To return to the initial question, the material conditions I need to sustain my practice are the ones that allow my inner-space to exist. This is most of all a specific quality of time, a time in which I can drift, follow my imagination, having a scattered attention and where I can free myself from a certain mode of efficiency, still with specific objectives but not goal-oriented. It is a time that is not chaotic but which allows space for uncertainty and doubt.

 

To feel comfortable is another important condition for this inner-space: a way to resume a need to feel protected, to be cared for, loved, as well as  to perceive a certain awareness in they way I act, react and breath. A big part of my practice in these last two years has been an exploration and a process of understanding myself. One of my great realisations has been that, in order to learn about myself and to learn in general, I need to feel comfortable. Discomfort in learning is not a sustainable condition for keeping interest, passion and commitment in the practice.

 

Do you have children, parents or other family members who need your care? How does this caring 
work in your practice? 


My practice underwent a considerable transformation as I became a father only one year before I began the NPP program  I have always been very close to my family, which is an important part of my life and for whom I care. But to become the caretaker of a child implies a broad process of reflection since more responsibility is at stake.

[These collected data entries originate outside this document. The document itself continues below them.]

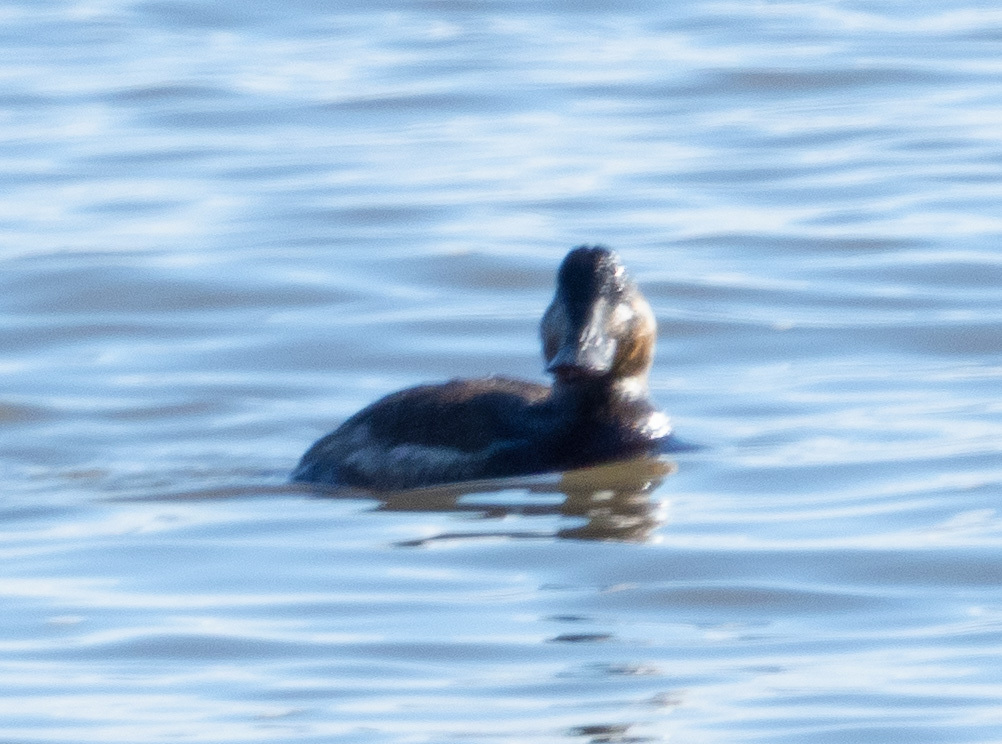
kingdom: Animalia
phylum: Chordata
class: Aves
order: Anseriformes
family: Anatidae
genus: Oxyura
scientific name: Oxyura jamaicensis
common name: Ruddy duck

There has been an entanglement in this process between the “normal” existential questions I faced as a father and the questions that relate to the role my practice occupies in my existence.  At the beginning of my journey in the NPP program, I was in the middle of this process where the questions that relate to my personal life and the questions that relate to my art practice overlapped almost completely. Reflecting upon it now, the biggest challenge has been, and still is, to be able to create the conditions for observing the process in which I am: to begin to truly listen to myself in order to create my inner-space. It has been a process of listening more than observing since to listen for me has a softer quality, the tenderness necessary for a sensitive process of taking care of myself.

 

To care for myself in my eyes is, both a process of self-discovery as well as a precondition for the act of caring. To care about myself is a way to take distance from my needs in order to know what my needs are: to find the Other in me. The Othering process that appears within the inner-space is an ethical commitment. The acknowledgment of the existence of the Other that is inside and all around myself.

For this process I mostly need to thank my son, Elio. Through my relation with him I learned the importance of recognising Otherness inside myself: to encounter and listen to this Otherness. The ethical questions that arise from the idea of caring are probably the structure upon which performing arts should develop from now on.